Please be sure to explain your answer

One solution is formed by mixing 12.5 g of sucrose (C12H2201) into 100 g of water. A second solution is formed by mixing 11.1 g of ferric chloride (FeCl;) into 100 g of water. Which of these solutions will have a lower boiling point? Show your work and explain your answer. (4 pts)

Solution

Solution 1 has 12.5 g of sucrose (C₁₂H₂₂O₁₁) in 100 g water.

Molar mass of sucrose = (12*12.01 + 22*1.008 + 11*15.9994) g/mol = 342.2894 g/mol.
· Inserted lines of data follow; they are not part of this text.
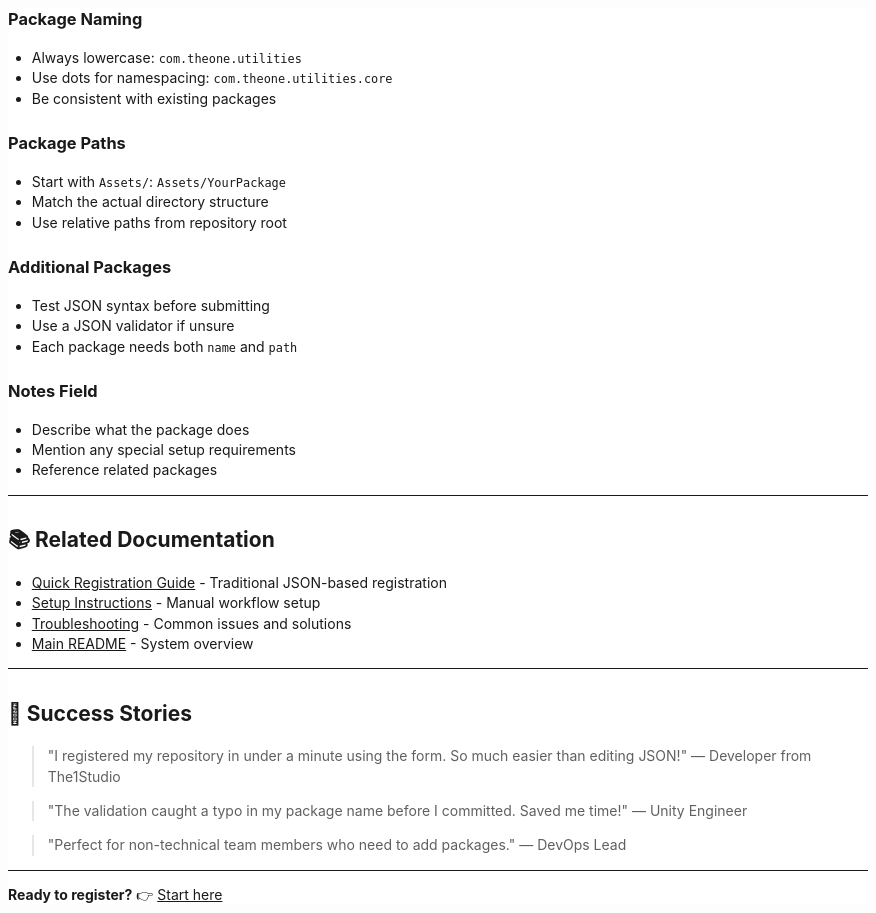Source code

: ### Package Naming
- Always lowercase: `com.theone.utilities`
- Use dots for namespacing: `com.theone.utilities.core`
- Be consistent with existing packages

### Package Paths
- Start with `Assets/`: `Assets/YourPackage`
- Match the actual directory structure
- Use relative paths from repository root

### Additional Packages
- Test JSON syntax before submitting
- Use a JSON validator if unsure
- Each package needs both `name` and `path`

### Notes Field
- Describe what the package does
- Mention any special setup requirements
- Reference related packages

---

## 📚 Related Documentation

- [Quick Registration Guide](quick-registration.md) - Traditional JSON-based registration
- [Setup Instructions](setup-instructions.md) - Manual workflow setup
- [Troubleshooting](troubleshooting.md) - Common issues and solutions
- [Main README](../README.md) - System overview

---

## 🎉 Success Stories

> "I registered my repository in under a minute using the form. So much easier than editing JSON!"
> — Developer from The1Studio

> "The validation caught a typo in my package name before I committed. Saved me time!"
> — Unity Engineer

> "Perfect for non-technical team members who need to add packages."
> — DevOps Lead

---

**Ready to register?** 👉 [Start here](https://github.com/The1Studio/UPMAutoPublisher/actions/workflows/manual-register-repo.yml)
Molality of solution 1 = (moles of sucrose)/(kg of water) = (mass of sucrose/molar mass of sucrose)/(kg of solvent) = [(12.5 g)/(342.2894 g/mol)]/[(100 g)*(1 kg/1000 g)] = 0.3652 m.

Solution 2 has 11.1 g of ferric chloride (FeCl₃) in 100 g water.

Molar mass of ferric chloride = (1*55.845 + 3*35.453) g/mol = 162.204 g/mol.

Molality of solution 2 = (moles of ferric chloride)/(kg of water) = (mass of ferric chloride/molar mass of ferric chloride)/(kg of solvent) = [(11.1 g)/(162.204 g/mol)]/[(100 g)*(1 kg/1000 g)] = 0.6843 m.

The boiling point elevation of a solution is given as T_b = T_s – T_p where T_p = 100°C is the boiling point of pure water and T_s is the boiling point of the solution.

Again, the boiling point elevation of a solution is related to the molality of the solution as

T_b = k_b*(molality of solution) where k_b = boiling point elevation constant is constant for a particular solvent.

With the above two expressions in hand, we can write,

T_b1 = k_b*(0.3652 m)

T_b2 = k_b*(0.6843 m)

where the subscripts 1 and 2 denote solutions 1 and 2 respectively.

Since solution 1 has a lower molality as compared to solution 2, solution 1 will have the lower boiling point elevation and hence, the lower boiling point.